Being an American with a strong Irish heritage, it has always been a tradition for my family to cook up a pot of corned beef and cabbage for the St. Patrick’s Day meal along with a shepherd’s pie. Other traditional items might include a hearty weekend Irish breakfast consisting of fried eggs, Irish bacon, bread and potato farls (a round flatbread cut into fourths) cooked in reserved bacon fat to enhance the crisp texture. This would traditionally be served with tomato and black pudding, similar to a blood sausage.

If there’s still room later that day, one might consider some Irish soda bread, or maybe a bit of boxty (Irish potato griddle cakes), a dessert involving Bailey’s Irish Cream, and then, naturally, a nice stout, ale and/or lager. (Let’s just assume we’ll go with the “and” since it is a holiday and all.)

One thing to note is that a common ingredient in many Irish dishes is potatoes. Having been introduced to Ireland in the later half of the 16th century, the potato has heavily influenced much of Irish cuisine as we know it today.

World’s best corned beef and cabbage recipe
This recipe is extremely forgiving. You can fudge on the amounts of ingredients and the cooking times and still have a great meal to impress your family and friends.


1 3-4 lb corned beef brisket with seasoning packet
1-2 lbs potatoes (I like red or a mix. Cut into 2-inch chunks if too large)
2-4 garlic cloves, minced
1 onion coarsely chopped
3-4 carrots, cut into one-inch chunks
1 head of cabbage cut into 3-inch wedges


In a slow cooker, place all vegetables at the bottom. Place brisket atop the veggies. Sprinkle seasoning packet on top of meat. Fill with just enough water to cover meat. Cook on high about 6-8 hours or until tender.

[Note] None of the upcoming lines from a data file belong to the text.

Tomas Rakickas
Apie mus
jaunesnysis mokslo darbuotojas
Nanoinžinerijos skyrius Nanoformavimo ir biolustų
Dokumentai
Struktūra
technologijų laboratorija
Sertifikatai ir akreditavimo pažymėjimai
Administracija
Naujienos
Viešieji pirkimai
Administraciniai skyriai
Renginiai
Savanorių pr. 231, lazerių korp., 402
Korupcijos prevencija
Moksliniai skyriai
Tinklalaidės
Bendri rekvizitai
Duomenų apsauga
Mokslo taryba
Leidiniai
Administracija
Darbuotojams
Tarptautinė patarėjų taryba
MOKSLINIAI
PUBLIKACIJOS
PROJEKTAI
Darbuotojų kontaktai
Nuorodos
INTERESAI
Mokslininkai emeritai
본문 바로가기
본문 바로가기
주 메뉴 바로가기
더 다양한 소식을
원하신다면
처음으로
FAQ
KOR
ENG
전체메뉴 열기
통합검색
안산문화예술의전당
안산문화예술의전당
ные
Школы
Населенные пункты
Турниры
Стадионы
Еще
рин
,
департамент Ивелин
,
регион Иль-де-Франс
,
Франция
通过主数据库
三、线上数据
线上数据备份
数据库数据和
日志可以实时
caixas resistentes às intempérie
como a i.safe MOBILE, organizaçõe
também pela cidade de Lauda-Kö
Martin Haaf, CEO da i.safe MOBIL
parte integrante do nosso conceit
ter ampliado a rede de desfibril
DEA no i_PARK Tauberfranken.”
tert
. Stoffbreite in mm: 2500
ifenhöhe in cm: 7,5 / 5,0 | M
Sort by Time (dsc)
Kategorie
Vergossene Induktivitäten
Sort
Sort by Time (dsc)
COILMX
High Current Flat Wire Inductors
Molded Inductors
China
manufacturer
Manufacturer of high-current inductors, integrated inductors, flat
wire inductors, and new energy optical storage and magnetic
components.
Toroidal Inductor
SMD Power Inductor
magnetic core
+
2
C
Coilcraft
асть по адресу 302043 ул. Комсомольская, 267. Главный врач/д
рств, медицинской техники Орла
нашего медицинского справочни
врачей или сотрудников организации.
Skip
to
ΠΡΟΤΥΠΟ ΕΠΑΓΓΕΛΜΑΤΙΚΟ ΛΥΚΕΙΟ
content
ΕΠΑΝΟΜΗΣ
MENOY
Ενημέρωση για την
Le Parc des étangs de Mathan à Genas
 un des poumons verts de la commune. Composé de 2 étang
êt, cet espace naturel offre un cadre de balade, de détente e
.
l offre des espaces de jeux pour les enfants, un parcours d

Note: All crock pots cook at differing speeds, but do not check too early, as each time you lift the lid, it will add 30 minutes to your cooking time.

When meat is tender, transfer to cutting board and allow to cool about 15-30 minutes. Slice beef across the grain and serve alongside vegetables and sauce created from stew ingredients. Serve with a nice tall Guinness and enjoy!